I was twelve when I saw the photo
The photo was of my maternal grand-mother, Mamie. She was sitting at a dinner table, laughing out loud, her head thrown back a little. The meal is over, napkins careless on the table. The laughing woman adds joie de vivre. My mother looked at it for a moment and said, “Mamie gave wonderful dinners. She was the heart and soul of the party.”
My grandmother as a party animal was totally unexpected. I’ve described Mamie recently in my memoir as a thrifty, tall and vitreous stick of a woman.
I was not a favoured grandchild
Mamie seemed never pleased to see me and I steered clear of her. So I saw an opportunity.
“Mamie’s in the garden; I’ll show her, the photo,” I said.
“NO, no. Don’t do that, you will upset her.”
Mum tried to explain. The past was a place adults didn't like to visit for the present
didn't measure up.
Years later when I was twenty-one and just about to leave for Hong Kong, Mum uncharacteristically snapped at me for endlessly crooning the hit song Those Were the Days.
Russian folksong goes down well in Russia
Days after that exchange with Mum, I was rolling across the starry steppes of Siberia, singing the song with great gusto to Russians on the Trans-Siberian Railway. They loved it because they were drunk as Tsars and because it was originally a Russian folk-song.

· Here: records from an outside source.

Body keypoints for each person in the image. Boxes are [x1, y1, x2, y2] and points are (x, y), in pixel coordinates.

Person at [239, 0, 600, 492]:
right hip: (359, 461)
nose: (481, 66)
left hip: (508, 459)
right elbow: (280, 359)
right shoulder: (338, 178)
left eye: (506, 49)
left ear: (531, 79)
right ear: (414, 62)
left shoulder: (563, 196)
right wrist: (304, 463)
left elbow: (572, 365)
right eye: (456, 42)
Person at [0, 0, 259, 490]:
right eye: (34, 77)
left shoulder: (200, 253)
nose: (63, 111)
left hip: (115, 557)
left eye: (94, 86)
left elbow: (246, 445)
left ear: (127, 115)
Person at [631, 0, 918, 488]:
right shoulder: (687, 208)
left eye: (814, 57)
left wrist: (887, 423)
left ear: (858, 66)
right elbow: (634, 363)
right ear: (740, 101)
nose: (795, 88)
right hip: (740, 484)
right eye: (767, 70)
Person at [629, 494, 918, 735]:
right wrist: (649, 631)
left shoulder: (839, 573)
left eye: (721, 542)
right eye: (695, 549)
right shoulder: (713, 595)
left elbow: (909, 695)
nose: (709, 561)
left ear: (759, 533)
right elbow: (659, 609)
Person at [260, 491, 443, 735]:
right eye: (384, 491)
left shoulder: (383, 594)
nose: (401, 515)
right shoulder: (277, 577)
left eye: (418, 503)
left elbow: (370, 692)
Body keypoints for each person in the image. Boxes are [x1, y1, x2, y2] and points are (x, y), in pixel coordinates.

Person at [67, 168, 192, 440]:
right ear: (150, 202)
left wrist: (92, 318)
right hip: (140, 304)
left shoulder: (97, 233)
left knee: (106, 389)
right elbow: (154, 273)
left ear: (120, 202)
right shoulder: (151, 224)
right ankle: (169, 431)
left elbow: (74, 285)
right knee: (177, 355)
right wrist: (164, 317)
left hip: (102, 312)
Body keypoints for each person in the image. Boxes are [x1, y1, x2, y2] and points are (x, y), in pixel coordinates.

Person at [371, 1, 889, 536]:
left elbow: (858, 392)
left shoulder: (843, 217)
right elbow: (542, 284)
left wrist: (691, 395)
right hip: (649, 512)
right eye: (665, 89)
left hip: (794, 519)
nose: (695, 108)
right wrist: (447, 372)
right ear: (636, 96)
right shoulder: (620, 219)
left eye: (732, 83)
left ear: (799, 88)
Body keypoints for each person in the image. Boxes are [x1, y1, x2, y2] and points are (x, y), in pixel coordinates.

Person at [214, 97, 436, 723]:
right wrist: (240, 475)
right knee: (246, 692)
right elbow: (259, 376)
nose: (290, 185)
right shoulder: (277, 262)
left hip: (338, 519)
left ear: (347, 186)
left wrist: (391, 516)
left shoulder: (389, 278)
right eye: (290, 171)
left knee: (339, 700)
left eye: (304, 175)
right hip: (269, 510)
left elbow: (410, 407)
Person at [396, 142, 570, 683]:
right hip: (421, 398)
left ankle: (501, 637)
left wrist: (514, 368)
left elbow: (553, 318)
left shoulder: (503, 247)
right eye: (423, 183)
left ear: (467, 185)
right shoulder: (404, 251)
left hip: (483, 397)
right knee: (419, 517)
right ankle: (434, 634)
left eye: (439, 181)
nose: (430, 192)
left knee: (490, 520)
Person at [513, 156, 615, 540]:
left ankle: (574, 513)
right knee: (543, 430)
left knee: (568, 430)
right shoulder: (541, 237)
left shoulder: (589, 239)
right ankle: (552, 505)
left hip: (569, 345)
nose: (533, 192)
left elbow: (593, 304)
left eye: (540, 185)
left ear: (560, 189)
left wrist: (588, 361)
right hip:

Recently, and now in my sixties, when I started
to write memoir
I thought of my mother, my grandmother, that photo and that song. Revisiting the mopey, self-indulgent lyrics of Those Were the Days, I have to wonder what were we thinking! But I also thought about messages that the past was a place to visit with trepidation.
Bullshit, my friends
Like life itself, the past is what we make it. How we imagine the future is seldom objective, how we remember the past isn't either. With hindsight we can use perspective and examine life and celebrate our success, for survival is success; warts and all! My generation has even earned the right to sing that silly song, unlike Mary Hopkin when she first sang aged eighteen!